CHICAGO (WLS) -- Since concerns over COVID-19 and street violence, background checks for gun buyers are at a record level.
A 61% increase during a pandemic and an economic free-fall is a good year for any industry, and in Illinois that is the percent increase in background checks for prospective gun buyers compared to 2019 - the best indicator of firearm sales.
I-Team data experts sorted through stats from the FBI and state police, the agencies that processes Firearm Owners ID cards and background checks.
Even before the coronavirus outbreak in February, the number of background checks had more than doubled from the previous year. There were new records month by month into the summer.
Dan Eldridge, the owner of Maxon Shooter's Supplies and Indoor Range in suburban Des Plaines, said many FOID applicants are looking to protect themselves and their property.
"It's people saying, I own a restaurant store, and it's all on the gulf/gold coast.. I'm worried. And it really is that fear based need to be able to take affirmative steps to defend yourself," explained Eldridge.
Illinois State Police process firearm owner ID applications and conduct background checks; ISP has added people and equipment to keep up with demand.

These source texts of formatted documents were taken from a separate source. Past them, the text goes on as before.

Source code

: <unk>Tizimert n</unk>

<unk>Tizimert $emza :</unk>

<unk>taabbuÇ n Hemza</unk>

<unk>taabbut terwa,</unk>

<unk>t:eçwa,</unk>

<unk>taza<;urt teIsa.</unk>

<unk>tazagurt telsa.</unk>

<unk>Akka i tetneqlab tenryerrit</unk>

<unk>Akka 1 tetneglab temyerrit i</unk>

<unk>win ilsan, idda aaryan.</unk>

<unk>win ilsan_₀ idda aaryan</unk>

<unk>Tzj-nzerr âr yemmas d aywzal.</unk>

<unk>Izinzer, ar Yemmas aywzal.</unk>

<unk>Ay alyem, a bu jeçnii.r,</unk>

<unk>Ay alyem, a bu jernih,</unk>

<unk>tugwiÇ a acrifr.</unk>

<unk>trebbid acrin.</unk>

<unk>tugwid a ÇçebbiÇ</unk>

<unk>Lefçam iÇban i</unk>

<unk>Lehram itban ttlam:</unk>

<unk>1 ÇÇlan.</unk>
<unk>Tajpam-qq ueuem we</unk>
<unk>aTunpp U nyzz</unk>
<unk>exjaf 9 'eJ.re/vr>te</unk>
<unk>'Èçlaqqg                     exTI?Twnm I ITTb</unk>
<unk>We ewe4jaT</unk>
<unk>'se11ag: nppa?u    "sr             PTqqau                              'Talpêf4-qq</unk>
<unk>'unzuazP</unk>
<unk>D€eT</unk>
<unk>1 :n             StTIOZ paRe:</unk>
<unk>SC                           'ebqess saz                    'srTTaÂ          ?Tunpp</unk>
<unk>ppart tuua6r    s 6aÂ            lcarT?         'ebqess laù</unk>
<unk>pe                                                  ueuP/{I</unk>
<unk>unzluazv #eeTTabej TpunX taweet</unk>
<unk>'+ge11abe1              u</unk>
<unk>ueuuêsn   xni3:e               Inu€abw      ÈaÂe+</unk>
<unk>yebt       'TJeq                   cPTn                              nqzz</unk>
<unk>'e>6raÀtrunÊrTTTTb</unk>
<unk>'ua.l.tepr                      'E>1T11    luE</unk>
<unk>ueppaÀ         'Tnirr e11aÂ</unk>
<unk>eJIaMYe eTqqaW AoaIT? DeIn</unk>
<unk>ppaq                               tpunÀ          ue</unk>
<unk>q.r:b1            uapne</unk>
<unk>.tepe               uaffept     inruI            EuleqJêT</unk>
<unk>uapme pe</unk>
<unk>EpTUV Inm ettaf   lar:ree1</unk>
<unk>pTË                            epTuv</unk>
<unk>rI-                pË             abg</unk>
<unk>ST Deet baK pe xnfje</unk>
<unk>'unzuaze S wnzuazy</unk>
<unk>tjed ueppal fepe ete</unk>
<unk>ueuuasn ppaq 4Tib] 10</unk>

With demand so high right now, many popular model guns and especially ammunition are in short supply, which may explain why background checks in September were down 12% on the same month last year. Background checks have increased in Illinois each year since 2017.
"The supply of firearms, and especially supply of ammunition is so tight right now that it's hard to measure the true consumer demand for firearms and ammunition, whatever we have sells, And where we are seeing demand and what we can continue to offer great capacity, his training, and our training calendar has just gone up exponentially to where we're delivering two and three classes a day, during the week, not just on weekends, to people that want to learn about firearms," Eldridge said.
Eldridge also said it's a good sign people are serious enough about being responsible gun owners that they are willing to take training classes before they have their FOID card.
"It's gotten so bad that we've actually opened up all of our classes to be taken without a FOID card, under the supervision of a maxim students instructor used to require a FOID card for basic physical training. At this point, we don't feel that it's right to make people wait six months until the FOID card shows up to take training," he said.
A gun owners organization and two FOID card applicants are expected to file an updated federal lawsuit against the Illinois State Police on Friday, trying to force the ISP to issue gun cards within 30 days.
State police officials filed a motion to dismiss and that has been denied. The suit is being heard in Chicago.